* [Textblock]:
- - -

Schleswig-Holstein prescht erneut vor

Am Donnerstag, 21. März: Wieder einmal Ministerpräsidentenkonferenz. Auf der Tagesordnung: Wieder einmal Glücksspielregulierung. Die Chance auf eine umfassende und sinnvolle Einigung: Wieder einmal gering.

Derweil kündigt Schleswig-Holstein an, Nägel mit Köpfen machen zu wollen. Die Jamaica-Koalition in Kiel beschloss am Mittwoch, die Ende Januar ausgelaufenen Lizenzen für Online-Casinos wieder zu beleben. Die Anbieter hatten sich ohnehin nicht aufhalten lassen und auch ohne Lizenzen weitergemacht, was zuletzt zu einigen Irritationen geführt hatte.

Der Gesetzentwurf, der Ende März im Landtag in erster Lesung behandelt werden soll, sieht vor, die Lizenzen zunächst bis Mitte 2021 zu vergeben. Dann läuft der Glücksspielstaatsvertrag aus, und die schleswig-holsteinische Landesregierung hofft eigenen Angaben zufolge, bei einer neuen Vereinbarung zu einem Konsens aller Bundesländer zu kommen.

- - -

* [Daten zur Analyse]:
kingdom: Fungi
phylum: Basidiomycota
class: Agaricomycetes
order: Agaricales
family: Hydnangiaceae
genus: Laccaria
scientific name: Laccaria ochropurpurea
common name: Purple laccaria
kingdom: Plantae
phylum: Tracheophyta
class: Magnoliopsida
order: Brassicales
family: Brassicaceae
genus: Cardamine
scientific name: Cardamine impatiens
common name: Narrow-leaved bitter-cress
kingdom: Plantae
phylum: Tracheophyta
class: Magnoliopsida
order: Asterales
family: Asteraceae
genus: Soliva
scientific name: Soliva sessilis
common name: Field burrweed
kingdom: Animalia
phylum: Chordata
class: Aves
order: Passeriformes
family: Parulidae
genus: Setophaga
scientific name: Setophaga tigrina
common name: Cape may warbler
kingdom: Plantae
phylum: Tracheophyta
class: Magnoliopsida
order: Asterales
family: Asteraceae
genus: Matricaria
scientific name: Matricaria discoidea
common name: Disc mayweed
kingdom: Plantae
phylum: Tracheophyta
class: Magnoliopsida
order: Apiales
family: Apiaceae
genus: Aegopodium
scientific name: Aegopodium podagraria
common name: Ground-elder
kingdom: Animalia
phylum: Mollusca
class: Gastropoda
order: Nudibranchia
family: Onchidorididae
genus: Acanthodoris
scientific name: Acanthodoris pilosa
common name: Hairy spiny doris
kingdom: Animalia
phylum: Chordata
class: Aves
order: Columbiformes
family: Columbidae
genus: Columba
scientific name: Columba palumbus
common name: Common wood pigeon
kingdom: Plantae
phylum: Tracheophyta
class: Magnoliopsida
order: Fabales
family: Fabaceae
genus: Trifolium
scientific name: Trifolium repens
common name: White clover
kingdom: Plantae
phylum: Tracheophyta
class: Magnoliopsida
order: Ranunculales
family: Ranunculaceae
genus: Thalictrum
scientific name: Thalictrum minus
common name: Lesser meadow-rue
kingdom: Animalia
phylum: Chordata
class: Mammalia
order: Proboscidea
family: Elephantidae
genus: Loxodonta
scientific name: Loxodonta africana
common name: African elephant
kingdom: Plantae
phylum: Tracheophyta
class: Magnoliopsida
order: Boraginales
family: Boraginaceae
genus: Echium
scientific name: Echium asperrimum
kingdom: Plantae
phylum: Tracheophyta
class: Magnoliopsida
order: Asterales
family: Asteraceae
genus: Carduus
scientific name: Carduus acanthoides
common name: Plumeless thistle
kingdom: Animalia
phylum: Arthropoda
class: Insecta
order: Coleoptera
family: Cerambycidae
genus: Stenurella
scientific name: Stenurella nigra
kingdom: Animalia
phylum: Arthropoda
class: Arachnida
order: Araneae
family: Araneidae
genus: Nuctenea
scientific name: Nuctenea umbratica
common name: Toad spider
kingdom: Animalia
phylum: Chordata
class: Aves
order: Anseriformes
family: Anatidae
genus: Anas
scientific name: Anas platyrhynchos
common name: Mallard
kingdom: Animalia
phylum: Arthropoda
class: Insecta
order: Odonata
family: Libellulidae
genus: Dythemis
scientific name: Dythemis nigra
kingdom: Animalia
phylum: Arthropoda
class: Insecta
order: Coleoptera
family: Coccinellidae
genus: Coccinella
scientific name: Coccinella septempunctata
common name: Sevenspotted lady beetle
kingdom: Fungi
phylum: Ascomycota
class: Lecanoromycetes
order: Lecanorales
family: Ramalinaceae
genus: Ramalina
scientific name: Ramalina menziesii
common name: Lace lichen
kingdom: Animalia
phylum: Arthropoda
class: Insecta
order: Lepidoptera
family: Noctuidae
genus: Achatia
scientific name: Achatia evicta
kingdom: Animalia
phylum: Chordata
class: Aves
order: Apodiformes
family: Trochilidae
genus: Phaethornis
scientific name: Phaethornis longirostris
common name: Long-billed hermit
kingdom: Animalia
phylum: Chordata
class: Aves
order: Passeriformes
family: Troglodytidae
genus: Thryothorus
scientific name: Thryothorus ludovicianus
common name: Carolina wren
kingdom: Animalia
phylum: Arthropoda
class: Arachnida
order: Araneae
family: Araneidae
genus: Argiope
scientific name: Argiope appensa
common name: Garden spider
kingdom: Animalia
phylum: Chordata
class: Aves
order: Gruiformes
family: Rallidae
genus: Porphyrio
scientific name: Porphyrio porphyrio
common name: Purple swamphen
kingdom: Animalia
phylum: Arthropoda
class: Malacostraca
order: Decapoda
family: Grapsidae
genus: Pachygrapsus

- - -

* [Pflichtaufgaben]:
1) Übertragen Sie den folgenden Satz aus dem Text zur Glücksspielregulierung ins Englische: „Die Anbieter hatten sich ohnehin nicht aufhalten lassen und auch ohne Lizenzen weitergemacht, was zuletzt zu einigen Irritationen geführt hatte.“
2) Fassen Sie den Absatz des Textes zur Glücksspielregulierung, der mit „Der Gesetzentwurf, der Ende März“ beginnt, als kurze Stichpunktliste zusammen und behalten Sie dabei die wesentlichen Fakten bei.
3) Führen Sie den Text zur Glücksspielregulierung im Anschluss an seinen letzten Satz mit einem kurzen Absatz fort.

* [Nummerierte Antworten]:
1) The providers had not let themselves be stopped anyway and had carried on even without licenses, which had recently led to some irritation.

2)
- Erste Lesung des Gesetzentwurfs im Landtag: Ende März geplant
- Vergabe der Lizenzen: zunächst bis Mitte 2021
- Dann Auslaufen des Glücksspielstaatsvertrags
- Hoffnung der Landesregierung: Konsens aller Bundesländer bei einer neuen Vereinbarung

3)
Mit der Ankündigung einer erneuten Lizenzvergabe zum jetzigen Zeitpunkt setzen die Nordlichter die Ministerpräsidenten auf jeden Fall unter Handlungsdruck. Wenn der Online-Glücksspielmarkt nicht reguliert werde, spiele er sich in der Illegalität ab, begründete Hans-Jörn Arp von der CDU den Vorstoß. Das Spiel brauche Regeln, meint auch Lars Harms vom südschleswigschen Wählerverband (SSW), und Grünen Politiker Rasmus Andresen erklärte, es sei Zeit für eine vernunftbasierte Glücksspielpolitik.